The Fraunhofer IAIS Institute brings their expertise in audio and video analysis. Based on experience gained in AVATecH we will focus on tools that will help the linguists in the project to answer their research questions much more efficiently. The query-by-example technology will be adapted to handle linguistic examples given by recordings of syllable sequences and intonation sequences to make large corpora of speech data searchable by linguistically meaningful queries. Language independent alignment aims at aligning the words in a given text with an audio recording of the same text, i.e., this technology will help to find out which word has been spoken at which time. The main difficulty we will be handling is the fact that for many languages there is too little data to incorporate a statistical model, such as given by a speech recognizer, into this problem. Therefore, we are developing methods that are language independent and do not use any knowledge about a specific language but rather try to match the structure of text and audio. Speech alignment example

The annotation approaches based on video analysis aim at speeding up the analysis of relations between speech and human motion, i.e. gestures. The automatic analysis allows processing of large databases that have not been properly analyzed due to time consuming manual annotation.
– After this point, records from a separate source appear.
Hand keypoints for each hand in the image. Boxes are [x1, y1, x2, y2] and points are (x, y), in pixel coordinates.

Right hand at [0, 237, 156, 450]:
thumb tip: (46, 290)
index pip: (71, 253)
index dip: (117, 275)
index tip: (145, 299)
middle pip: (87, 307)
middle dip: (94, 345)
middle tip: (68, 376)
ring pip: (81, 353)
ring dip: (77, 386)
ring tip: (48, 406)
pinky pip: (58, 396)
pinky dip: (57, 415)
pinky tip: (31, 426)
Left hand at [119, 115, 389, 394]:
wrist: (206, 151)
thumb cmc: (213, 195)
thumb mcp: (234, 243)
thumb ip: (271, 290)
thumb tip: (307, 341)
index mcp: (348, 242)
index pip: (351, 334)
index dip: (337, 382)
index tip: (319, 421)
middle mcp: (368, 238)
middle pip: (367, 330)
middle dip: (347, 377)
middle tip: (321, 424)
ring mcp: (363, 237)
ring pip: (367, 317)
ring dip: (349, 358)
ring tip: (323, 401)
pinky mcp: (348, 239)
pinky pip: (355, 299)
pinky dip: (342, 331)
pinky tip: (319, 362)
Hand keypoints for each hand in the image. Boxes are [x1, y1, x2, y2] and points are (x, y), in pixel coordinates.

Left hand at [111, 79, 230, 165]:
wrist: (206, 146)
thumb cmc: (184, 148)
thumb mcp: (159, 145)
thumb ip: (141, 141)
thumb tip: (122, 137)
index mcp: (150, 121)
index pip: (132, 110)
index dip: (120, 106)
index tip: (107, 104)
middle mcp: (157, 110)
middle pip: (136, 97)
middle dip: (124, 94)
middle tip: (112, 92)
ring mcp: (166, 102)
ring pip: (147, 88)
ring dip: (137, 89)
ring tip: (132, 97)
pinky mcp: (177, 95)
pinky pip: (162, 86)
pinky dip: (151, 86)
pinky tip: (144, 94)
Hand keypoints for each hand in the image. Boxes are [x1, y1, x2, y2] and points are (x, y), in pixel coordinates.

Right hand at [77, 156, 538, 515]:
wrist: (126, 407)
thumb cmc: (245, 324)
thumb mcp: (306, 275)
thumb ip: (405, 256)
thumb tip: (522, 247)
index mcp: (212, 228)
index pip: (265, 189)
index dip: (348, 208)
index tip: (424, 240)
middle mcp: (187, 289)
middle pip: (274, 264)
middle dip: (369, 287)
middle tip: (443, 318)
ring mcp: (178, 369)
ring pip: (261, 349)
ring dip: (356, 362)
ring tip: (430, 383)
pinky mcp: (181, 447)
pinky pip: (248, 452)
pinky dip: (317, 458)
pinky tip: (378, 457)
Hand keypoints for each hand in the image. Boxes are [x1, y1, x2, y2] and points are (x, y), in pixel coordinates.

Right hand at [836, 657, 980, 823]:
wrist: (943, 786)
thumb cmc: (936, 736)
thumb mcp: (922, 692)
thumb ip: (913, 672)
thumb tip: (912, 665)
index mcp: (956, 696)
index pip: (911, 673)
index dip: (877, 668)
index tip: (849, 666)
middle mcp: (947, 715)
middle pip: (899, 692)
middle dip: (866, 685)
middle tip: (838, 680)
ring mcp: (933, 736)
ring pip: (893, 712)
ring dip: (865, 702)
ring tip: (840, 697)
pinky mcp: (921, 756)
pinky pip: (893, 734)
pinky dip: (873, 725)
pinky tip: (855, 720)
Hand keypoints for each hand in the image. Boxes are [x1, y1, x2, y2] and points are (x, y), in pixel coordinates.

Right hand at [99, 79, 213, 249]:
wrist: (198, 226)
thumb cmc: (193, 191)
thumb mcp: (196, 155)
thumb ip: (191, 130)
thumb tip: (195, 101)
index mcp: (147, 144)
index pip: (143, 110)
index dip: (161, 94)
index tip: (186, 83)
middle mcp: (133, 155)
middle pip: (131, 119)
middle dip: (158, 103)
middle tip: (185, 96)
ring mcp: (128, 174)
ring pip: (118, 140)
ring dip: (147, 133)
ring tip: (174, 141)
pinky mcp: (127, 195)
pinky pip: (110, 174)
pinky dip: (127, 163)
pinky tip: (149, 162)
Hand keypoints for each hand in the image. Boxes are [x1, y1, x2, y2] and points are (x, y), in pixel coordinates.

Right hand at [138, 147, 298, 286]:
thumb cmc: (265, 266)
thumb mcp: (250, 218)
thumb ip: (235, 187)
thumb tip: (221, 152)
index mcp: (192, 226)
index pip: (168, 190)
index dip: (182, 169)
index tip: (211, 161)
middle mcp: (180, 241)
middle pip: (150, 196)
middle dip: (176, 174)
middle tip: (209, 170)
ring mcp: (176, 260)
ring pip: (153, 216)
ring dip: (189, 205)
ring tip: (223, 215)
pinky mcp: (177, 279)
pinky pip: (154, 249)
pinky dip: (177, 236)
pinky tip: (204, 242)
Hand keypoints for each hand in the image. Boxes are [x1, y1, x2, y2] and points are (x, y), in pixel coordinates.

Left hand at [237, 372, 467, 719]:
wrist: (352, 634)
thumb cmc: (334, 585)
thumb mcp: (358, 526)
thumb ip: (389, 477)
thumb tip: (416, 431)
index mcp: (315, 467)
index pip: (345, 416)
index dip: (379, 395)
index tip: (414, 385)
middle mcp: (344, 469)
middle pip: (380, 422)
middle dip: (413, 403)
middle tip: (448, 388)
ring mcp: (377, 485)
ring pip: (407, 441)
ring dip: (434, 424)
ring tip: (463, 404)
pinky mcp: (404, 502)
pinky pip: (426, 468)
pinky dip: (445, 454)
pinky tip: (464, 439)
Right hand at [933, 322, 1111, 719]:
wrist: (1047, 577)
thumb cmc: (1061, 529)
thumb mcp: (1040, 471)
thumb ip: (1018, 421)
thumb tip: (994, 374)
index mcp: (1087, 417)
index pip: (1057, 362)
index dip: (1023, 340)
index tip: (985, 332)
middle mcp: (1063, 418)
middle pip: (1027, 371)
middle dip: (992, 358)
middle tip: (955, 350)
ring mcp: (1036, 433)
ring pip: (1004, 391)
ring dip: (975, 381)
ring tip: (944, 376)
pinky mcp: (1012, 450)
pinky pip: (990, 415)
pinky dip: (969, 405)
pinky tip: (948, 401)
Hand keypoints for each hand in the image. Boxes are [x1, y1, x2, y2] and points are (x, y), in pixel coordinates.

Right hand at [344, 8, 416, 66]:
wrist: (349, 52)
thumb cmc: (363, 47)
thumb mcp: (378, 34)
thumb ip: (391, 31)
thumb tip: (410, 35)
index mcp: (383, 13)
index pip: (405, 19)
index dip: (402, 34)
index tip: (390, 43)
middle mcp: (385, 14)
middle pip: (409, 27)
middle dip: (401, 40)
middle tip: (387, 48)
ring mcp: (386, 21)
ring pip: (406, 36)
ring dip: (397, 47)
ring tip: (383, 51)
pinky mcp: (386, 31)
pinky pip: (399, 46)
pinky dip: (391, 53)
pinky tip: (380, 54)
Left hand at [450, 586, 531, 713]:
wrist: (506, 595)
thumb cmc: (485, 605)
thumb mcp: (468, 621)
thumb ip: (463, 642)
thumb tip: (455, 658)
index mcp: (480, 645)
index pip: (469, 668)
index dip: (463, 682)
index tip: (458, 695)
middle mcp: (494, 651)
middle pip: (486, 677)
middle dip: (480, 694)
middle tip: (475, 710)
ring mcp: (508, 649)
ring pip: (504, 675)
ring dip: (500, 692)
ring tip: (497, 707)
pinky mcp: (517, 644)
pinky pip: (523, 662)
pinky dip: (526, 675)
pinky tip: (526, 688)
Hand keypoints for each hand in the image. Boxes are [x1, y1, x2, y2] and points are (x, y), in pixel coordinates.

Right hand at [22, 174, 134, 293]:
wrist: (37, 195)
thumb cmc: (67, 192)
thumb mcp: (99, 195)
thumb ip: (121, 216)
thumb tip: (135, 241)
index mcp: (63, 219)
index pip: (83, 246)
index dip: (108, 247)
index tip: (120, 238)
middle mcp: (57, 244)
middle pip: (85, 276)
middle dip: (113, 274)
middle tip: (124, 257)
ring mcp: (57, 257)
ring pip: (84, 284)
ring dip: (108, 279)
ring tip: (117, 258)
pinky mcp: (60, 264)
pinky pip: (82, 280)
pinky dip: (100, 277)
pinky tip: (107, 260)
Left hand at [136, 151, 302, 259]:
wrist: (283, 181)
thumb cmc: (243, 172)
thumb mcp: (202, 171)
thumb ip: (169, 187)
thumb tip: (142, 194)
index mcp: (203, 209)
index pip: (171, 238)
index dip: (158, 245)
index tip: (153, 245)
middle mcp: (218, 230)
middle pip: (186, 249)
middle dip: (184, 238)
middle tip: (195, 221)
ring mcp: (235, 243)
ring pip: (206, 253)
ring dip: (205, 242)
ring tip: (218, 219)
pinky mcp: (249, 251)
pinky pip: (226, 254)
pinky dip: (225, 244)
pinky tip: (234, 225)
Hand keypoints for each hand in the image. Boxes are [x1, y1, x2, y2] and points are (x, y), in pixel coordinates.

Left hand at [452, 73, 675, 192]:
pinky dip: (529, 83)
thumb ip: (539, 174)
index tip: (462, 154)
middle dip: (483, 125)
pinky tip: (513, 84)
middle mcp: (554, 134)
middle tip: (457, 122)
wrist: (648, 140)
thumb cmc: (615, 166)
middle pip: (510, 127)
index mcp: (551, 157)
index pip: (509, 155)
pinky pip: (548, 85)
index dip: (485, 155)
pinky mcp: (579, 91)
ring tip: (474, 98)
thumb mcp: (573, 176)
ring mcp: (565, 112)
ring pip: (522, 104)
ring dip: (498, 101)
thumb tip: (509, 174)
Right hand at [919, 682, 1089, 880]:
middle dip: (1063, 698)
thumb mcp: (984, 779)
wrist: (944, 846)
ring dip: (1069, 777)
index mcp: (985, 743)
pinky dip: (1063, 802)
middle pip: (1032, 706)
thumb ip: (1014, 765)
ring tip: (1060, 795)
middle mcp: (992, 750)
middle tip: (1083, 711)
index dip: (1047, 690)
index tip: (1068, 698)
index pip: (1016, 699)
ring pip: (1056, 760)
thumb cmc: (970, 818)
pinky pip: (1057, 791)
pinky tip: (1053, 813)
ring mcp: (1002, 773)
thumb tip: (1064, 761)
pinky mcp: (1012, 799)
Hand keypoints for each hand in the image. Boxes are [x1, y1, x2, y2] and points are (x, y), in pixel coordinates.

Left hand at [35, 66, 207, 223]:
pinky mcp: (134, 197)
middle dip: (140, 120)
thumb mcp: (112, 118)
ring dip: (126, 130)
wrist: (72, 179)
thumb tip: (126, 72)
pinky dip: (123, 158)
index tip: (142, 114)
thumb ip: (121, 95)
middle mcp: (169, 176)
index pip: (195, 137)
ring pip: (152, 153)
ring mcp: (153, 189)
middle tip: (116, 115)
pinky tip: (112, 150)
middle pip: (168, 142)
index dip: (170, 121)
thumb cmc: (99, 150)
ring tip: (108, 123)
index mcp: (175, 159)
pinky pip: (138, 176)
Hence, plenty of material has not yet been processed at all. The application of automatic video analysis methods has not been performed in psycho-linguistic to significant extent. The Fraunhofer Heinrich Hertz Institut (HHI) is responsible for further developments of such techniques and for providing the necessary interfaces and output to the humanities researchers. Based on technologies developed in AVATecH, the video analysis will be further extended towards specific research questions resulting from our partners in humanities research. In the figure below, current hand and head tracking result is shown. The red rectangles visualize the gesture space according to a definition by McNeill (1992).

Video analysis example

The AUVIS infrastructure is compatible with technologies developed in the AVATecH project. You can download configuration files for the ELAN annotation software to connect to our server or request a dongle to run the software locally. AUVIS uses an updated version of the AVATecH protocol: Those who want to develop AUVIS compatible software should use the updated AVATecH Component Interface Specification Manual as technical reference.

For users, the HHI video recognizer documentation will be of interest. Note that for using the pre-configured webservice, it is not necessary to install the recognizer itself on your computer, so users with good internet connectivity can ignore that section.

The project is funded by the German Federal Ministry of Education and Research and will run for three years (July 2012 – June 2015).